AIM OF THE EXERCISE:
Update all lines in the items so that "family" becomes "Family" wherever it occurs, with nothing else changed.

MATERIAL PROVIDED:

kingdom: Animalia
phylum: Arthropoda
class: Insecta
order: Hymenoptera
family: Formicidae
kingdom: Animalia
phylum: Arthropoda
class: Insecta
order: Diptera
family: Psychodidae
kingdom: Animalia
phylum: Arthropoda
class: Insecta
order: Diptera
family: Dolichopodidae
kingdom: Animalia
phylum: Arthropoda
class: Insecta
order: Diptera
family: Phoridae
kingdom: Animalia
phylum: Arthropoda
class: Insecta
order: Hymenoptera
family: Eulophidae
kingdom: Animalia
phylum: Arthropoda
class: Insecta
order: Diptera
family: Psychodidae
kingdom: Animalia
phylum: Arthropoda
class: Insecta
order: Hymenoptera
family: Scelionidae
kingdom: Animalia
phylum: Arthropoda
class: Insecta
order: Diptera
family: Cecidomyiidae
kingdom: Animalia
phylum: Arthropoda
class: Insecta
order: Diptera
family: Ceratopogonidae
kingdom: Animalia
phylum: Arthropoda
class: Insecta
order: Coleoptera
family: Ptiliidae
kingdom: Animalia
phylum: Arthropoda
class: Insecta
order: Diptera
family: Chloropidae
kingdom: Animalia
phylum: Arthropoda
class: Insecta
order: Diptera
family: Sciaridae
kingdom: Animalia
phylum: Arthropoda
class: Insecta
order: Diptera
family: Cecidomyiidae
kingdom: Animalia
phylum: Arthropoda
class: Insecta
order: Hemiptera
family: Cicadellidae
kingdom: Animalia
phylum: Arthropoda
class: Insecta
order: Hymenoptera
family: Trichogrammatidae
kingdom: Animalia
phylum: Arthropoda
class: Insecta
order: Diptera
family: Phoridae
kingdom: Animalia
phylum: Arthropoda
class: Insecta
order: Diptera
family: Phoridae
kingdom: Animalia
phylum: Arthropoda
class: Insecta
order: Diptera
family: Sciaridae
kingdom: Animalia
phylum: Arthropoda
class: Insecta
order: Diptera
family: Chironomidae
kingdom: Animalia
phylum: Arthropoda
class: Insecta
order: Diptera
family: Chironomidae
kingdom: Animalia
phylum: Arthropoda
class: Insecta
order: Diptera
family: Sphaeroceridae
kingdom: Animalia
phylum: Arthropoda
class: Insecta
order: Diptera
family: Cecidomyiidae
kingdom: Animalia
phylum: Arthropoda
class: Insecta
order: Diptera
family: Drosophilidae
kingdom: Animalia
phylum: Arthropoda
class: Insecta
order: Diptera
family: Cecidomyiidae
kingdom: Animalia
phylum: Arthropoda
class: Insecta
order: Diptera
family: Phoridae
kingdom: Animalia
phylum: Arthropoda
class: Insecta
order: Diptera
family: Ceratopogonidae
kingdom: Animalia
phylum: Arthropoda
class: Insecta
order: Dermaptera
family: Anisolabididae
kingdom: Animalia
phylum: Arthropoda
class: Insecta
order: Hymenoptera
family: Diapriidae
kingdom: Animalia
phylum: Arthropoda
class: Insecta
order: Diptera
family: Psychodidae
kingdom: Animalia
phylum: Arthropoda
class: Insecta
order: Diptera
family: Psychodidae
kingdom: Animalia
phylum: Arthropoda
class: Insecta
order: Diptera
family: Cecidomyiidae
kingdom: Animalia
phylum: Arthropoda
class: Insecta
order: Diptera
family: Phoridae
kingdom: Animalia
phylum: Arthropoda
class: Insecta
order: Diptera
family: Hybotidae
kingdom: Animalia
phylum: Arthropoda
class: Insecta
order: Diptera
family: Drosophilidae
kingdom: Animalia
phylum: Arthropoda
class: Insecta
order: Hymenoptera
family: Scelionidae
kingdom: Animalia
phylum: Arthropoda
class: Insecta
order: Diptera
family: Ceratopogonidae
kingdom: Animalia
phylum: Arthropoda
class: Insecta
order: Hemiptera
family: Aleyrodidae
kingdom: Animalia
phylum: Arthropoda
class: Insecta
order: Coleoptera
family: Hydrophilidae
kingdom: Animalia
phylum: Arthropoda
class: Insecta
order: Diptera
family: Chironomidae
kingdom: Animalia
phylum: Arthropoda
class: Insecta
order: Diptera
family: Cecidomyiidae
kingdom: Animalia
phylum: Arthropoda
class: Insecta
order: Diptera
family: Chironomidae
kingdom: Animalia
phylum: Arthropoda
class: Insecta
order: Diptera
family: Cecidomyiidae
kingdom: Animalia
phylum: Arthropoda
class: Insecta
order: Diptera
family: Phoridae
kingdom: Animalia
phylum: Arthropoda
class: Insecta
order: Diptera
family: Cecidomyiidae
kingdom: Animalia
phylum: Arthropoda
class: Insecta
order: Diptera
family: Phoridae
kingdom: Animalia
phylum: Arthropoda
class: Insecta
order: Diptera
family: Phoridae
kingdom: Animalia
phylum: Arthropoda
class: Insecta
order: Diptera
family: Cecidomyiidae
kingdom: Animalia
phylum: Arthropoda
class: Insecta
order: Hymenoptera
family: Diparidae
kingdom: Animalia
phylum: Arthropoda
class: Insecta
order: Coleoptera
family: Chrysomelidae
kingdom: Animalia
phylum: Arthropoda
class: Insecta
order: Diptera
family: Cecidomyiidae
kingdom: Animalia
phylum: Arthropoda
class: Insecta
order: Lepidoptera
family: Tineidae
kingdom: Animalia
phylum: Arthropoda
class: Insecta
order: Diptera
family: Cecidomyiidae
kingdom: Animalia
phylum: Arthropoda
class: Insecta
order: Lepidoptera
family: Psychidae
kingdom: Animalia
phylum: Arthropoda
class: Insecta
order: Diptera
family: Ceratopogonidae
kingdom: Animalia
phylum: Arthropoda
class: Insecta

RESPONSE TO THE EXERCISE:
kingdom: Animalia
phylum: Arthropoda
class: Insecta
order: Hymenoptera
Family: Formicidae
kingdom: Animalia
phylum: Arthropoda
class: Insecta
order: Diptera
Family: Psychodidae
kingdom: Animalia
phylum: Arthropoda
class: Insecta
order: Diptera
Family: Dolichopodidae
kingdom: Animalia
phylum: Arthropoda
class: Insecta
order: Diptera
Family: Phoridae
kingdom: Animalia
phylum: Arthropoda
class: Insecta
order: Hymenoptera
Family: Eulophidae
kingdom: Animalia
phylum: Arthropoda
class: Insecta
order: Diptera
Family: Psychodidae
kingdom: Animalia
phylum: Arthropoda
class: Insecta
order: Hymenoptera
Family: Scelionidae
kingdom: Animalia
phylum: Arthropoda
class: Insecta
order: Diptera
Family: Cecidomyiidae
kingdom: Animalia
phylum: Arthropoda
class: Insecta
order: Diptera
Family: Ceratopogonidae
kingdom: Animalia
phylum: Arthropoda
class: Insecta
order: Coleoptera
Family: Ptiliidae
kingdom: Animalia
phylum: Arthropoda
class: Insecta
order: Diptera
Family: Chloropidae
kingdom: Animalia
phylum: Arthropoda
class: Insecta
order: Diptera
Family: Sciaridae
kingdom: Animalia
phylum: Arthropoda
class: Insecta
order: Diptera
Family: Cecidomyiidae
kingdom: Animalia
phylum: Arthropoda
class: Insecta
order: Hemiptera
Family: Cicadellidae
kingdom: Animalia
phylum: Arthropoda
class: Insecta
order: Hymenoptera
Family: Trichogrammatidae
kingdom: Animalia
phylum: Arthropoda
class: Insecta
order: Diptera
Family: Phoridae
kingdom: Animalia
phylum: Arthropoda
class: Insecta
order: Diptera
Family: Phoridae
kingdom: Animalia
phylum: Arthropoda
class: Insecta
order: Diptera
Family: Sciaridae
kingdom: Animalia
phylum: Arthropoda
class: Insecta
order: Diptera
Family: Chironomidae
kingdom: Animalia
phylum: Arthropoda
class: Insecta
order: Diptera
Family: Chironomidae
kingdom: Animalia
phylum: Arthropoda
class: Insecta
order: Diptera
Family: Sphaeroceridae
kingdom: Animalia
phylum: Arthropoda
class: Insecta
order: Diptera
Family: Cecidomyiidae
kingdom: Animalia
phylum: Arthropoda
class: Insecta
order: Diptera
Family: Drosophilidae
kingdom: Animalia
phylum: Arthropoda
class: Insecta
order: Diptera
Family: Cecidomyiidae
kingdom: Animalia
phylum: Arthropoda
class: Insecta
order: Diptera
Family: Phoridae
kingdom: Animalia
phylum: Arthropoda
class: Insecta
order: Diptera
Family: Ceratopogonidae
kingdom: Animalia
phylum: Arthropoda
class: Insecta
order: Dermaptera
Family: Anisolabididae
kingdom: Animalia
phylum: Arthropoda
class: Insecta
order: Hymenoptera
Family: Diapriidae
kingdom: Animalia
phylum: Arthropoda
class: Insecta
order: Diptera
Family: Psychodidae
kingdom: Animalia
phylum: Arthropoda
class: Insecta
order: Diptera
Family: Psychodidae
kingdom: Animalia
phylum: Arthropoda
class: Insecta
order: Diptera
Family: Cecidomyiidae
kingdom: Animalia
phylum: Arthropoda
class: Insecta
order: Diptera
Family: Phoridae
kingdom: Animalia
phylum: Arthropoda
class: Insecta
order: Diptera
Family: Hybotidae
kingdom: Animalia
phylum: Arthropoda
class: Insecta
order: Diptera
Family: Drosophilidae
kingdom: Animalia
phylum: Arthropoda
class: Insecta
order: Hymenoptera
Family: Scelionidae
kingdom: Animalia
phylum: Arthropoda
class: Insecta
order: Diptera
Family: Ceratopogonidae
kingdom: Animalia
phylum: Arthropoda
class: Insecta
order: Hemiptera
Family: Aleyrodidae
kingdom: Animalia
phylum: Arthropoda
class: Insecta
order: Coleoptera
Family: Hydrophilidae
kingdom: Animalia
phylum: Arthropoda
class: Insecta
order: Diptera
Family: Chironomidae
kingdom: Animalia
phylum: Arthropoda
class: Insecta
order: Diptera
Family: Cecidomyiidae
kingdom: Animalia
phylum: Arthropoda
class: Insecta
order: Diptera
Family: Chironomidae
kingdom: Animalia
phylum: Arthropoda
class: Insecta
order: Diptera
Family: Cecidomyiidae
kingdom: Animalia
phylum: Arthropoda
class: Insecta
order: Diptera
Family: Phoridae
kingdom: Animalia
phylum: Arthropoda
class: Insecta
order: Diptera
Family: Cecidomyiidae
kingdom: Animalia
phylum: Arthropoda
class: Insecta
order: Diptera
Family: Phoridae
kingdom: Animalia
phylum: Arthropoda
class: Insecta
order: Diptera
Family: Phoridae
kingdom: Animalia
phylum: Arthropoda
class: Insecta
order: Diptera
Family: Cecidomyiidae
kingdom: Animalia
phylum: Arthropoda
class: Insecta
order: Hymenoptera
Family: Diparidae
kingdom: Animalia
phylum: Arthropoda
class: Insecta
order: Coleoptera
Family: Chrysomelidae
kingdom: Animalia
phylum: Arthropoda
class: Insecta
order: Diptera
Family: Cecidomyiidae
kingdom: Animalia
phylum: Arthropoda
class: Insecta
order: Lepidoptera
Family: Tineidae
kingdom: Animalia
phylum: Arthropoda
class: Insecta
order: Diptera
Family: Cecidomyiidae
kingdom: Animalia
phylum: Arthropoda
class: Insecta
order: Lepidoptera
Family: Psychidae
kingdom: Animalia
phylum: Arthropoda
class: Insecta
order: Diptera
Family: Ceratopogonidae
kingdom: Animalia
phylum: Arthropoda
class: Insecta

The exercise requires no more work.